I have been drinking Bob Marley bottled tea and cans of coffee quite a lot lately, and just bought some beans this weekend. I like the taste of each of them, and Marley’s family is involved, but I wonder whether he would agree with it himself. It’s hard to imagine certain punk bands getting behind the idea if they were approached, especially straight-edgers like Fugazi, and Marley never came across as particularly materialistic, but is this a good way to keep him front and center in the public imagination? Doesn’t the music already do that? I saw a stereo system with the Marley brand on it, and again, it made a kind of sense, but part of me just wasn’t sure. Would the singer of rebel music be cool with this?
Beats by Dre, being that Dre has always come across as a bit of a hustler and not afraid of bling, makes more sense, with him as a product line kind of guy. Still, though, how gangsta is that? Beyonce and Jay-Z are slick and shiny and no one questions anything they do, so again, any product endorsed by them is going to be fine in most people’s eyes. P-Diddy and merchandise seems appropriate. Where it creates a little friction, at least for me, is when someone is talking about a non-materialistic viewpoint and then you have lunchboxes, action figures, and whatever other piece of cultural detritus can be churned out to earn a quick buck; it doesn’t jibe.

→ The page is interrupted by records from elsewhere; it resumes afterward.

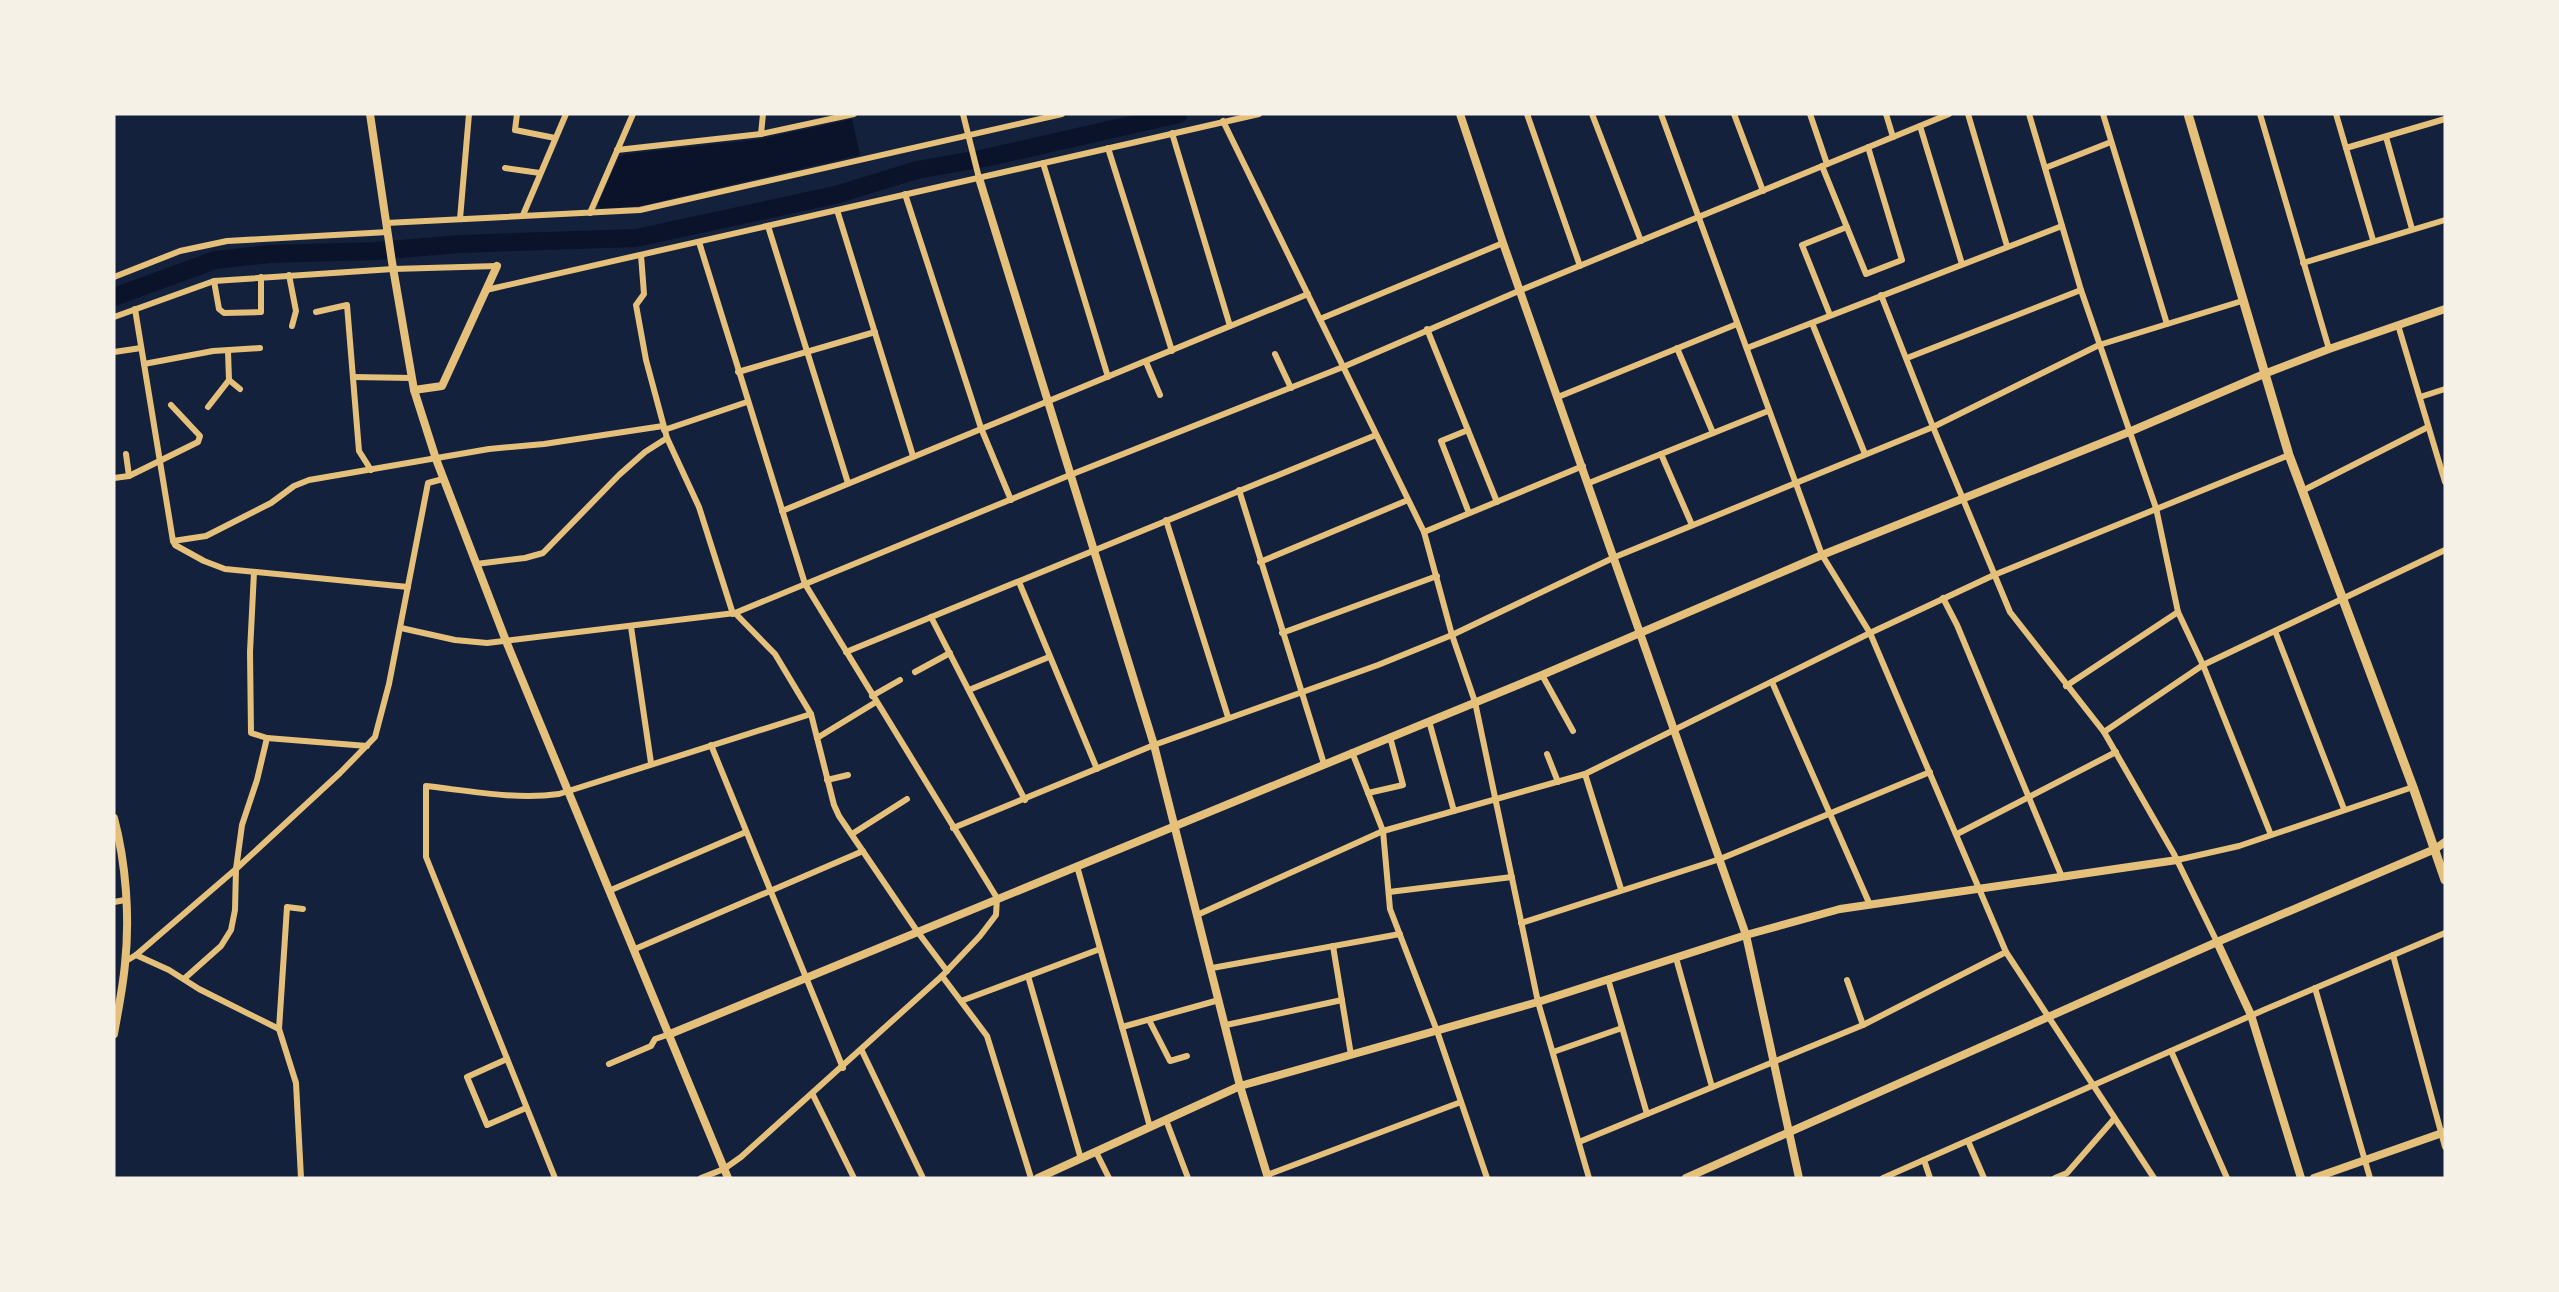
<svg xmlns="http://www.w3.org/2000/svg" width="2559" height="1292" font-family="Lato,sans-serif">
	<rect width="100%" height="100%" fill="#14213d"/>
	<polygon fill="#0b132b" points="852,119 860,155 640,206 601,209 598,204 619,157 625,154 761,139"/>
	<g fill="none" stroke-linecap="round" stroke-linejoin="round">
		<polyline stroke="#0b132b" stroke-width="18" points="114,297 215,260 269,254 376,251 460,244 636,238 835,195 917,170 985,158 1179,114"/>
		<g stroke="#e5c07b" stroke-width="6">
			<polyline points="517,114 515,130 555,138"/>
			<polyline points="963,114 979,178"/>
			<polyline points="1527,114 1580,266"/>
			<polyline points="1592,114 1641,241"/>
			<polyline points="1661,114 1822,555 1870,633 2006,952 2154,1178"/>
			<polyline points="1734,114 1763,191"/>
			<polyline points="1810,114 1827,164"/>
			<polyline points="1886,114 1893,137"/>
			<polyline points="1968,114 2007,246"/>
			<polyline points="2029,114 2081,290 2156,508 2178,612 2203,665 2271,835"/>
			<polyline points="2103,114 2167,324"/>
			<polyline points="2260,114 2329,349"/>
			<polyline points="2336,114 2373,240"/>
			<polyline points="1223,121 1424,532 1452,635 1475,702 1538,1002 1589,1178"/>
			<polyline points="1920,126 1962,264"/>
			<polyline points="1172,133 1230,326"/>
			<polyline points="761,134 763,114"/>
			<polyline points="2386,137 2412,229"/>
			<polyline points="1108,148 1172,351"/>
			<polyline points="2346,148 2445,119"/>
			<polyline points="617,150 761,134 854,114"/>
			<polyline points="1043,163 1108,377"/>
			<polyline points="1822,166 1866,274 1902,260 1868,147"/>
			<polyline points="505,168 540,173"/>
			<polyline points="2045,168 2111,142"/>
			<polyline points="905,194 981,428 1011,500"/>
			<polyline points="837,210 913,456"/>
			<polyline points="590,213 633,114"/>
			<polyline points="523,215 566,114"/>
			<polyline points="460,219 469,114"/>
			<polyline points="386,223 640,210 1062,114"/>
			<polyline points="768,226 848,483"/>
			<polyline points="699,242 805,584 997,898 996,915 980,936 942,976 741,1157 724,1169 701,1178"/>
			<polyline points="641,255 644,294 636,305 646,360 667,438 699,507 733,614"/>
			<polyline points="2303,263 2445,220"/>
			<polyline points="289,275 296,311 292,326"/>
			<polyline points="114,277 180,251 227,241 388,232"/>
			<polyline points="214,281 219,309 224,313 261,312 261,277"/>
			<polyline points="486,290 1259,114"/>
			<polyline points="1881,295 1933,427 2010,612 2104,732 2174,854 2217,942"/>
			<polyline points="135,309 173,541 175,545 204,561 225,569 408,587"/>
			<polyline points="316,312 347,305 359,451 371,470"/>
			<polyline points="1830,315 1802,245 1847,227"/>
			<polyline points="114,317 214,281 393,269 497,266"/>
			<polyline points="1320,319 1503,243"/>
			<polyline points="1812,323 1865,454"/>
			<polyline points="2398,325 2445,482"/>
			<polyline points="1427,329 1497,502"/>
			<polyline points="1677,348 1713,433"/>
			<polyline points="1747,348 2062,226"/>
			<polyline points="114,352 141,348"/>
			<polyline points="1275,354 1291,388"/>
			<polyline points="1907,358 2081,290"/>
			<polyline points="1146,362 1160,395"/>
			<polyline points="144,364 213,351 260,348"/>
			<polyline points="738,372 875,332"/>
			<polyline points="353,377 412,378"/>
			<polyline points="229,380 240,389"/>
			<polyline points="1558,397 1737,324"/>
			<polyline points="2420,397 2445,389"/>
			<polyline points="208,407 229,380 228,351"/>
			<polyline points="664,430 747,402"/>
			<polyline points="1468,430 1441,441 1469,513"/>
			<polyline points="126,454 129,476"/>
			<polyline points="1661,454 1692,525"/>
			<polyline points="114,478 129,476 198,442 200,436 171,405"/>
			<polyline points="1589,483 1768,411"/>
			<polyline points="1239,490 1324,764"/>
			<polyline points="2302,491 2428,427"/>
			<polyline points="782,511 1308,294"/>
			<polyline points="1166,520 1228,717"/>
			<polyline points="1424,532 1583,466"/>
			<polyline points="173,541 206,536 271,503 294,486 309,480 489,449 544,444 663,426"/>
			<polyline points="1260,562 1408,500"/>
			<polyline points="476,564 525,558 543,553 619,475 645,452 667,438"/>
			<polyline points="254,572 250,652 251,733 267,738 367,746"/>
			<polyline points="1019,582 1097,769"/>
			<polyline points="1943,598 1957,625 2062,877"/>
			<polyline points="735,613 775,654 811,714 834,805 839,816 917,931 947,971"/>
			<polyline points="931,617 1025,800"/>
			<polyline points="631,627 651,763"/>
			<polyline points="401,628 455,640 487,643 735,613 1070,475 1343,367 1521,290 1949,114"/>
			<polyline points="2275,631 2344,809"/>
			<polyline points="1282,633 1437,576"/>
			<polyline points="846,652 1376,435"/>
			<polyline points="915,672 950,653"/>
			<polyline points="1542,675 1573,731"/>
			<polyline points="1772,682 1870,905"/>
			<polyline points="2066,686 2178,612"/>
			<polyline points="969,690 1049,657"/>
			<polyline points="872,696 900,680"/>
			<polyline points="1429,721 1454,811"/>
			<polyline points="2104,732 2203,665 2445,550"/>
			<polyline points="817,738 876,702"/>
			<polyline points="711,745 843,1068"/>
			<polyline points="1352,752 1383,831 1390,909 1437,1031 1487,1178"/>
			<polyline points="1547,754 1558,782"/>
			<polyline points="1585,774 1621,889"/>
			<polyline points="827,780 848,775"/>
			<polyline points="1368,793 1403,785 1390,737"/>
			<polyline points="953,828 1154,745 1378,665 1452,635 1615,557 1933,427 2099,345 2242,301"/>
			<polyline points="852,834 907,799"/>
			<polyline points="1957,834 2116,752"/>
			<polyline points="2177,860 2239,846 2413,787"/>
			<polyline points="1077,866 1150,1127"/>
			<polyline points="611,890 746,832"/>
			<polyline points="1389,892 1512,877"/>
			<polyline points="114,902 125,900"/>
			<polyline points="1197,915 1383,831 1585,774 1870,633 1994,575 2289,455"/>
			<polyline points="1521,923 1720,859 1930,772"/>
			<polyline points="1333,946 1351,1055"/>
			<polyline points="635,949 863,851"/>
			<polyline points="136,955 169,970 199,989 279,1029"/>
			<polyline points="2393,955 2445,1147"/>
			<polyline points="1676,958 1712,1087"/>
			<polyline points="126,961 136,955 236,869 340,773 375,737 389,684 428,483 443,479"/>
			<polyline points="1212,968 1400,934"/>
			<polyline points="942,976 987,1036 1031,1178"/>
			<polyline points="1028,976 1081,1159"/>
			<polyline points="185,978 221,946 231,930 235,910 236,869 242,825 257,780 267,738"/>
			<polyline points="1608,979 1647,1114"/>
			<polyline points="1847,980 1863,1025"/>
			<polyline points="2315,988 2370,1178"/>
			<polyline points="961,1001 1100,949"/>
			<polyline points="1149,1020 1170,1061 1187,1056"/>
			<polyline points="1226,1025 1342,1000"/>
			<polyline points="1122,1027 1219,1000"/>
			<polyline points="862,1051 923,1178"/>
			<polyline points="2171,1051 2227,1178"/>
			<polyline points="1553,1052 1622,1028"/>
			<polyline points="507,1059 467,1077 487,1125 526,1108"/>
			<polyline points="609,1064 651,1046 655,1039 670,1034"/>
			<polyline points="813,1095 854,1178"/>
			<polyline points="1166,1120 1188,1178"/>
			<polyline points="1968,1141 1984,1178"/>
			<polyline points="1579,1142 1863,1025 2006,952"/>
			<polyline points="1096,1152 1109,1178"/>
			<polyline points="1924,1160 1930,1178"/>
			<polyline points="1267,1175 1461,1102"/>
			<polyline points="301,1178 296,1083 279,1029 287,907 303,909"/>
			<path d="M555,1178L426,857V786C470,791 516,800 559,794L811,714"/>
			<polyline points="1883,1178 2266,1009 2445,933"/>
			<polyline points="2055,1178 2067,1173 2114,1119"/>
		</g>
		<g stroke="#e5c07b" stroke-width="8">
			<polyline points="370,114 392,262 414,390 436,459 506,641 728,1178"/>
			<polyline points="1460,114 1503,243 1746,935 1799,1178"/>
			<polyline points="979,178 1154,745 1240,1086 1268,1178"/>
			<polyline points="414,390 442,386 497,266"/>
			<path d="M114,818C126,863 130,917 125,964C123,987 118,1011 114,1034"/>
			<polyline points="2217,942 2251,1015 2301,1178"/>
			<polyline points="670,1034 1542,675 1822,555 2129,432 2264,374 2329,349 2445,309"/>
			<polyline points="1038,1178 1240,1086 1538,1002 1746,935 1840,909 2177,860"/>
			<polyline points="1686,1178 2217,942 2435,849 2445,842"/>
			<polyline points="2314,1178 2445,1132"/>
		</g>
		<polyline stroke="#e5c07b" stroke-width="9" points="2188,114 2289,455 2413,787 2445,880"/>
	</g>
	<rect width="2559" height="1292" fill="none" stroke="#f6f1e7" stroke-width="231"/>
</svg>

The thing is, if it were managed in such a way that this meant more albums or more books, or more films from an artist I like, and it didn’t impinge on the product in such a way that it felt cheapened, then it might work. I have no problem with Spike Lee raising cash on Kickstarter, and comics like Rocket Girl that are made possible by this type of crowdsourcing is great; it involves a degree of commodification, but the end product is such that it outweighs this aspect of the process.

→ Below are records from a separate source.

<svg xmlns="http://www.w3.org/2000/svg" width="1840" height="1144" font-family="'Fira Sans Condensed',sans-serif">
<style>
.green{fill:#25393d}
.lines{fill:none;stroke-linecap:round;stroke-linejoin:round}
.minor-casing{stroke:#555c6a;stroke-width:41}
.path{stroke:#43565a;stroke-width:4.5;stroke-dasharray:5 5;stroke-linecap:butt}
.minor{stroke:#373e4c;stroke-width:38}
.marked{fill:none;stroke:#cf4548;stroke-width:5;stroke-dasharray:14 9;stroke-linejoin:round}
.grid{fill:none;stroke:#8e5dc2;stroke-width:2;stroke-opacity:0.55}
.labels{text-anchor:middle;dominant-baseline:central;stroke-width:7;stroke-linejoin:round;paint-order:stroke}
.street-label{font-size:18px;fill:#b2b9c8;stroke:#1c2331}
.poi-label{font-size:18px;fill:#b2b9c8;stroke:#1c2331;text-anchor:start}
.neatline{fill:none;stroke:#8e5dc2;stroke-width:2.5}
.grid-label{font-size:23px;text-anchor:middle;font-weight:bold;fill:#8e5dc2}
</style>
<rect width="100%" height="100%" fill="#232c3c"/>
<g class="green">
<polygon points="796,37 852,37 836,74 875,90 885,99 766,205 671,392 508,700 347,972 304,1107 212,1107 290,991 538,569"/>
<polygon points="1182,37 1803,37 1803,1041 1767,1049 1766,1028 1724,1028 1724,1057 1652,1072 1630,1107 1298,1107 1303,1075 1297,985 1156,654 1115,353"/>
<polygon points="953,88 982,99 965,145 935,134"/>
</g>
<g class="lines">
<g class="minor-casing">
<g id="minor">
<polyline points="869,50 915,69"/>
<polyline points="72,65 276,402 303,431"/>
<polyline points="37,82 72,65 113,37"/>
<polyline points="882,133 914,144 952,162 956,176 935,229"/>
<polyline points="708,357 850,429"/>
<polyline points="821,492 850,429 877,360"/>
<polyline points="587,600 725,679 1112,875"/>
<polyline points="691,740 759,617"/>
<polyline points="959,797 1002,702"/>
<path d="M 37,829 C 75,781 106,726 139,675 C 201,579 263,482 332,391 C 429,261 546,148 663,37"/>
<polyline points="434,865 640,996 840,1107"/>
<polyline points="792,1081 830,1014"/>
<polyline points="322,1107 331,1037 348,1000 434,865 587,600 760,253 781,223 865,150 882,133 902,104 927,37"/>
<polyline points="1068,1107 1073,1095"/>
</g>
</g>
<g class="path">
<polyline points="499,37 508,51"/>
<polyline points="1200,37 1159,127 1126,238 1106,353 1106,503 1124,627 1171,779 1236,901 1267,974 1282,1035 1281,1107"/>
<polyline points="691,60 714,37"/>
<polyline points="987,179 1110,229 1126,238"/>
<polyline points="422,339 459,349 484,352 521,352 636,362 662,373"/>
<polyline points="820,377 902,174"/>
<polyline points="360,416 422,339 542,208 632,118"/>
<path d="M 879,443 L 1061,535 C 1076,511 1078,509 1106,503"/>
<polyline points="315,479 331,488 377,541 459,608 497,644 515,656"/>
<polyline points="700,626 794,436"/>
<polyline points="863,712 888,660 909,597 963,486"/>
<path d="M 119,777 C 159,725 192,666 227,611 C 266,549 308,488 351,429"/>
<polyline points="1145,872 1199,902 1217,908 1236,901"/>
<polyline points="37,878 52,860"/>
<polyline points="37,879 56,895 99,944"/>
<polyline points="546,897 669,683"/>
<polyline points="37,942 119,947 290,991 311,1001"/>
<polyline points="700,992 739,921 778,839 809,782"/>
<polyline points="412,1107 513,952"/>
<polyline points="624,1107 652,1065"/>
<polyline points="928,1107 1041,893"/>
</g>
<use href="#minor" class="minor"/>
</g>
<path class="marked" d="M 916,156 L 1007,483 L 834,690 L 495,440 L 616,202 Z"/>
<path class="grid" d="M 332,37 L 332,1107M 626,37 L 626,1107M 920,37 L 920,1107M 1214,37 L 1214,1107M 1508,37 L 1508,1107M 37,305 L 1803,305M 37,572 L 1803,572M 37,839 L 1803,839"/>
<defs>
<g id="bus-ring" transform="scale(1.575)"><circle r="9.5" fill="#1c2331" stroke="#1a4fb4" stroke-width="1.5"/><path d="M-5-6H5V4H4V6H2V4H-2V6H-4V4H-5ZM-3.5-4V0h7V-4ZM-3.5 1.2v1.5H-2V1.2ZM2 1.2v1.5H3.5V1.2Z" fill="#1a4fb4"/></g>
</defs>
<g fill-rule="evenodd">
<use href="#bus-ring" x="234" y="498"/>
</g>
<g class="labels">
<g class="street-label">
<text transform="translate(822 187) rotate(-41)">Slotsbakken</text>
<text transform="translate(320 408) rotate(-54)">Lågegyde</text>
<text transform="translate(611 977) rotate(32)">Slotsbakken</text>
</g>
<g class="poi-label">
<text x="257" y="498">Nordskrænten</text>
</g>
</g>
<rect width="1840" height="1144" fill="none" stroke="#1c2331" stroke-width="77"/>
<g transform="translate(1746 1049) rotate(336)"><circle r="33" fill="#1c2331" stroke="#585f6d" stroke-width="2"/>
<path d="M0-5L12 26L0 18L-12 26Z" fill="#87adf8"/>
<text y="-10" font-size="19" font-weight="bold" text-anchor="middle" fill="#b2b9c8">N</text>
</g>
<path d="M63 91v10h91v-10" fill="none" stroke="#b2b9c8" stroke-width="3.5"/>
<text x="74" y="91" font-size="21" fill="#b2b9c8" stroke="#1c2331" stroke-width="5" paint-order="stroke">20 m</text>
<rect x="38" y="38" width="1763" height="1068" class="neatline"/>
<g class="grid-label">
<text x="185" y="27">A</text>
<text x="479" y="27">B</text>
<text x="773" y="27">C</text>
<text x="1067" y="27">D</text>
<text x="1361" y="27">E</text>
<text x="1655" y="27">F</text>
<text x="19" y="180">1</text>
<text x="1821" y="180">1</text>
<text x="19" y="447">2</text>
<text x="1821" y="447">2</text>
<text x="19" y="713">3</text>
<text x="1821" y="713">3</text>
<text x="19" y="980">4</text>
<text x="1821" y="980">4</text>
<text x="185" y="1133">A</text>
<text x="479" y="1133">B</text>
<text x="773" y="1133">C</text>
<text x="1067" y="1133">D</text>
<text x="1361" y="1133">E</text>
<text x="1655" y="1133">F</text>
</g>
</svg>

It does get a little harder when someone is dead and no longer in control of their own image and work, then you have to wonder a little more at the motives of those involved, it edges more into a business prospect than anything else … the name sells. Beats By Dre has some nice computers, Marley’s drinks are pretty tasty, female singers with scents, hip-hop artists with sneakers, it does make sense, it really does, but sometimes the taste of the whole thing makes you a little nauseous, because the artists are hitting you in the pocket just because they know they can hit you in the pocket.